___ PASSAGE

You will also see this if you look at the method list of the ObjDoubleMap interface.

Implementation Customizations

This section describes ways to make Koloboke Compile to generate a different implementation for the same annotated class or interface, using special annotations.

Unless otherwise stated, customization annotations could be applied to any types, suitable for Koloboke Compile implementation: @KolobokeMap- or @KolobokeSet-annotated, with either reference or a numeric key and value types. If if doubt, see Javadocs of the corresponding annotation. More than one customization could be applied to the same type, there are no restrictions on how they could be combined.

Reduce mutability

Annotate a Map- or a Set-like class or interface with @Updatable to make Koloboke Compile to generate implementation which throws UnsupportedOperationException in methods like remove(), removeAll(), retainAll(), removeIf(), etc. The only operation which removes elements or entries from the set or map is clear():

import com.koloboke.compile.KolobokeMap;
import com.koloboke.compile.mutability.Updatable;

@KolobokeMap
@Updatable
interface MyMap<K, V> extends Map<K, V> { /*...*/ }

This is not only recommended in Effective Java, Item 15, but also often allows Koloboke Compile to generate a faster optimized implementation.

Allow the null key

By default, Koloboke Compile generates map and set implementations that both disallow the null key to be inserted and even queried (like map.get(null)), always throwing NullPointerException.

______

* **WHAT YOU WILL DO**:
1: In the Koloboke Compile page, give everything from "Unless otherwise stated, customization" down to "could be combined." again, substituting "API docs" for "Javadocs".
2: According to the Koloboke Compile page, what exception do default map and set implementations throw when the null key is inserted or queried?
3: Say whether each statement agrees with the Koloboke Compile page, giving yes or no along with the deciding words from the page.
(a) Several customization annotations can be applied to the same type.
(b) An implementation generated for an @Updatable-annotated type still supports remove().
(c) By default, Koloboke Compile allows the null key in generated maps and sets.

___ MATERIAL PROVIDED

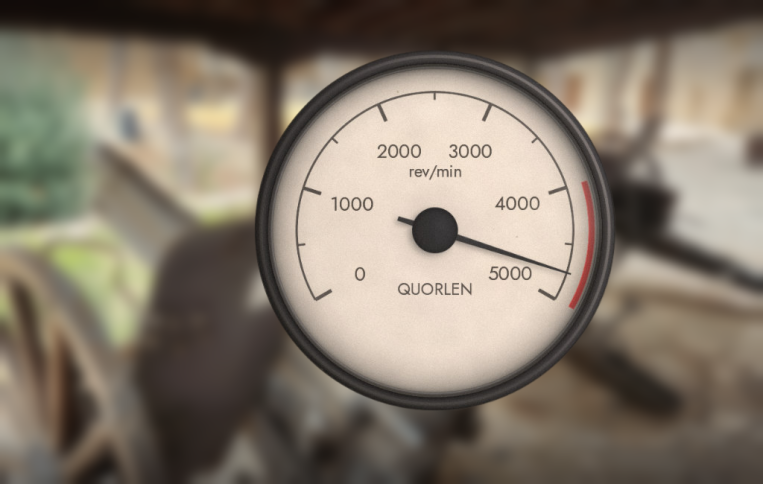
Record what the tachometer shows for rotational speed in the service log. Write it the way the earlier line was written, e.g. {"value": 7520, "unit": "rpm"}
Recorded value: {"value": 4750, "unit": "rpm"}
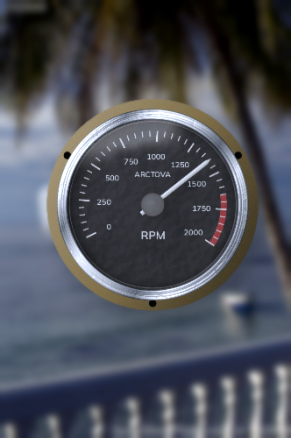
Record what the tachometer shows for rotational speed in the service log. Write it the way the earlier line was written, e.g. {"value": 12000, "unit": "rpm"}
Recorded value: {"value": 1400, "unit": "rpm"}
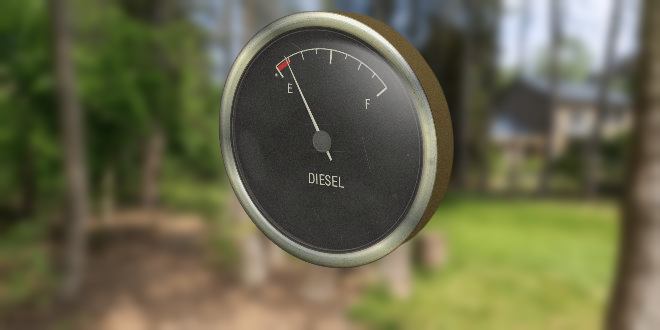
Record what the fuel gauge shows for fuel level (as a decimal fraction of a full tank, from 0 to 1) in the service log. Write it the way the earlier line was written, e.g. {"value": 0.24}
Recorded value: {"value": 0.125}
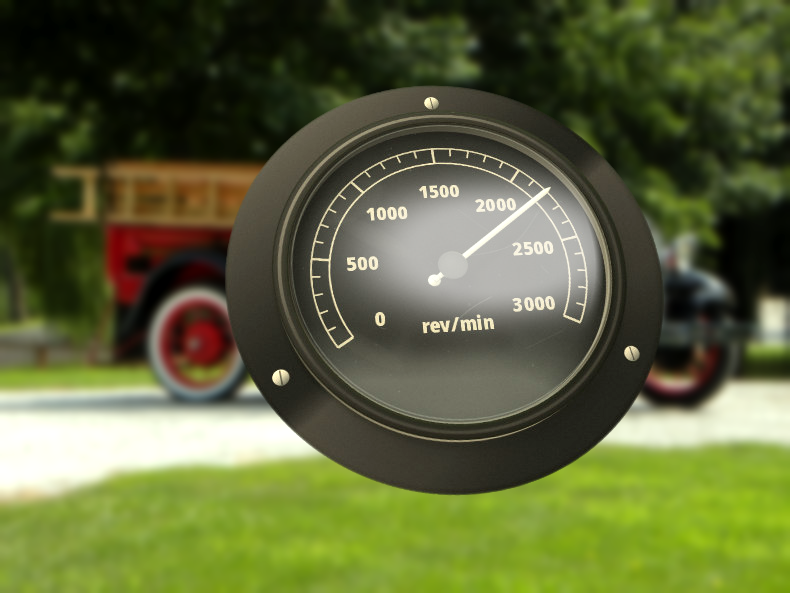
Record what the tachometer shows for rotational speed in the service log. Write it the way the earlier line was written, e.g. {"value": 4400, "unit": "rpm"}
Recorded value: {"value": 2200, "unit": "rpm"}
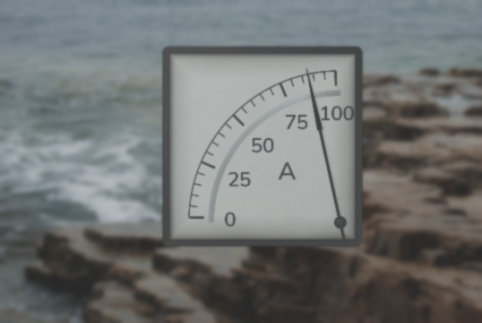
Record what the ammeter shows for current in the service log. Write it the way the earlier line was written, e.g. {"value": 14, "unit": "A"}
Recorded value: {"value": 87.5, "unit": "A"}
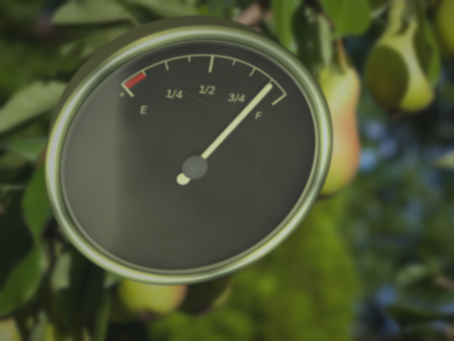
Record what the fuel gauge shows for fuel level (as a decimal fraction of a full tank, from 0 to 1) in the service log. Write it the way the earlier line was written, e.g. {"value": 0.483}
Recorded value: {"value": 0.875}
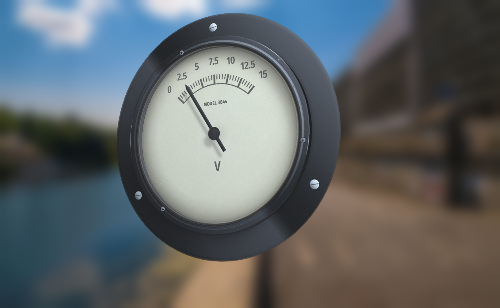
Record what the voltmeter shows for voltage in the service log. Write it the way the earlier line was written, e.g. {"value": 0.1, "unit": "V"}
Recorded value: {"value": 2.5, "unit": "V"}
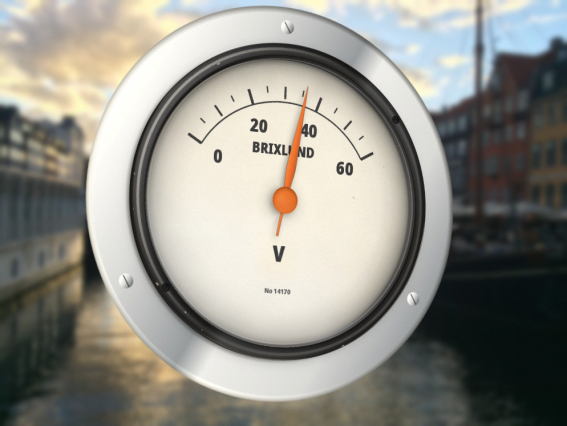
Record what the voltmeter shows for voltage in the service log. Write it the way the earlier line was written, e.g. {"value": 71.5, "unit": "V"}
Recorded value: {"value": 35, "unit": "V"}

______

* **RESPONSES FOR EACH TASK**:
1:
Unless otherwise stated, customization annotations could be applied to any types, suitable for Koloboke Compile implementation: @KolobokeMap- or @KolobokeSet-annotated, with either reference or a numeric key and value types. If if doubt, see API docs of the corresponding annotation. More than one customization could be applied to the same type, there are no restrictions on how they could be combined.

2: NullPointerException

3:
(a) Yes: "More than one customization could be applied to the same type, there are no restrictions on how they could be combined."
(b) No: "throws UnsupportedOperationException in methods like remove(), removeAll(), retainAll(), removeIf(), etc."
(c) No: "disallow the null key to be inserted and even queried"